◆ DATA UNDER STUDY ◆
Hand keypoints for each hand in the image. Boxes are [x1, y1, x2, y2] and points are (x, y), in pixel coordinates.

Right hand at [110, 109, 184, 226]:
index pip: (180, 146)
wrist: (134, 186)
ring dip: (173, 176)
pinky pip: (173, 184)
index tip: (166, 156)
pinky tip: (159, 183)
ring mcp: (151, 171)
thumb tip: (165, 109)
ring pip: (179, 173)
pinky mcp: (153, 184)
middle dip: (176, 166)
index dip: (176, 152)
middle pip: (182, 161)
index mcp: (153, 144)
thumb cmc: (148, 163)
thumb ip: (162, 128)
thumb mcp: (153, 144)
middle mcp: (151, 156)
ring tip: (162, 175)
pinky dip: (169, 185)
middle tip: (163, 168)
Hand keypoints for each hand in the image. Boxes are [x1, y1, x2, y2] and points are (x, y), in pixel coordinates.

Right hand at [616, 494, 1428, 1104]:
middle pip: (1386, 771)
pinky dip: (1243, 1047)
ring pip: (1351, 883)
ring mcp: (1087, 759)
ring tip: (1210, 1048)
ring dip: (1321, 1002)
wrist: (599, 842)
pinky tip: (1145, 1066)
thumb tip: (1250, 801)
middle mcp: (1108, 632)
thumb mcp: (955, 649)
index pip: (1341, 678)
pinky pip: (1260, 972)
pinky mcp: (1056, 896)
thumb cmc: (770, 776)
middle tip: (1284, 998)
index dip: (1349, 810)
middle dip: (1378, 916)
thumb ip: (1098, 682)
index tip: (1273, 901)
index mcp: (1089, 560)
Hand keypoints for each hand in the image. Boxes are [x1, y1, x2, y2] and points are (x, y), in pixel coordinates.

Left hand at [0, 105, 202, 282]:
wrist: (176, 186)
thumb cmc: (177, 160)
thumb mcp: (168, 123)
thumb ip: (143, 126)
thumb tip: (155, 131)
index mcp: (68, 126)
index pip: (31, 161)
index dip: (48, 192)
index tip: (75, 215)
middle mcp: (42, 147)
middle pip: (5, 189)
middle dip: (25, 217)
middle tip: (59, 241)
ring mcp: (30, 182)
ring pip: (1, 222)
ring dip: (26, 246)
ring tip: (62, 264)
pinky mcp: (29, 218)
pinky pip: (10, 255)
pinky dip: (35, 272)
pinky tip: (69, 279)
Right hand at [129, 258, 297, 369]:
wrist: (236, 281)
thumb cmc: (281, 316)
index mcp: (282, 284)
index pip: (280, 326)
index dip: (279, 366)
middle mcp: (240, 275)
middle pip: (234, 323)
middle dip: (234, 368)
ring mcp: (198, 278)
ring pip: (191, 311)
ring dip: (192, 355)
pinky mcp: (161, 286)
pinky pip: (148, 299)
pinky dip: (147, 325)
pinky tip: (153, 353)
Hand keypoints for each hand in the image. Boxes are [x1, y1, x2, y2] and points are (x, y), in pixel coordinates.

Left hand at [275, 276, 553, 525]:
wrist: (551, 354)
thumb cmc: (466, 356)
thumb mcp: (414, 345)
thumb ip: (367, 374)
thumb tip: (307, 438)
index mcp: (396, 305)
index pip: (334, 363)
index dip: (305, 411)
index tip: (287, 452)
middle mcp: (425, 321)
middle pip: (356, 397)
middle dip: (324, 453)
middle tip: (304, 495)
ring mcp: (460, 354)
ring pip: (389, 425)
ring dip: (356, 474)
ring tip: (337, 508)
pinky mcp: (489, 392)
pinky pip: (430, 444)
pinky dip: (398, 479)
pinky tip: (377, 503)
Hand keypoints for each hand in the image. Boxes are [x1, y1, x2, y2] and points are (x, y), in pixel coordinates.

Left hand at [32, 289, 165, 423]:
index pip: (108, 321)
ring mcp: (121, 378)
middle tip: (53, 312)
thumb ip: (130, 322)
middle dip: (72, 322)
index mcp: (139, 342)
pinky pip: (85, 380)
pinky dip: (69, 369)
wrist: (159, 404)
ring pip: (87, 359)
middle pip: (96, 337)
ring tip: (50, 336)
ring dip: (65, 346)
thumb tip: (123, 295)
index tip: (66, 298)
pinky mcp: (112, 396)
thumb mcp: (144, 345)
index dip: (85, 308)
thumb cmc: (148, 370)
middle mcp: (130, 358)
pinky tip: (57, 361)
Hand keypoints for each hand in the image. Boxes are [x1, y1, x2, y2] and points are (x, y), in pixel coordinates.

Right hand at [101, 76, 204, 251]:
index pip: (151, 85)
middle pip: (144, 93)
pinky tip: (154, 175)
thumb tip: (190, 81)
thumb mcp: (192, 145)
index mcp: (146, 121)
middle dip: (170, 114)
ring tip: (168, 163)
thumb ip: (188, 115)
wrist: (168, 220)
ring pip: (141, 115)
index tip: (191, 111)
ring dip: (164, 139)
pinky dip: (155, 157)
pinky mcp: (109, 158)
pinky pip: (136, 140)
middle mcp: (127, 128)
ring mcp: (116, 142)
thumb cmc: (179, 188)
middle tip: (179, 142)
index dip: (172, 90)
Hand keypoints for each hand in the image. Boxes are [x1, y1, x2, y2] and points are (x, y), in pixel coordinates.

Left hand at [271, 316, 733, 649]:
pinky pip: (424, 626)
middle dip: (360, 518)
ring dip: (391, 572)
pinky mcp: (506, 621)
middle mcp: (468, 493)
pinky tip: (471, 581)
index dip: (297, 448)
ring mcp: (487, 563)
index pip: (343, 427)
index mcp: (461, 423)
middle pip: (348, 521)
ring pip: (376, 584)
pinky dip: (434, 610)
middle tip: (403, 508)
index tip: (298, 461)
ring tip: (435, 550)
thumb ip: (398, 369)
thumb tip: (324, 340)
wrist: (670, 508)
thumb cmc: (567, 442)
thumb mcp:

◆ WHAT THE TASK ASKS ◆
Track down every line of the material containing the string "Right", and copy it.

◆ THE COMPLETED TASK ◆
Right hand at [110, 109, 184, 226]:
Right hand at [616, 494, 1428, 1104]:
Right hand at [129, 258, 297, 369]:
Right hand at [101, 76, 204, 251]:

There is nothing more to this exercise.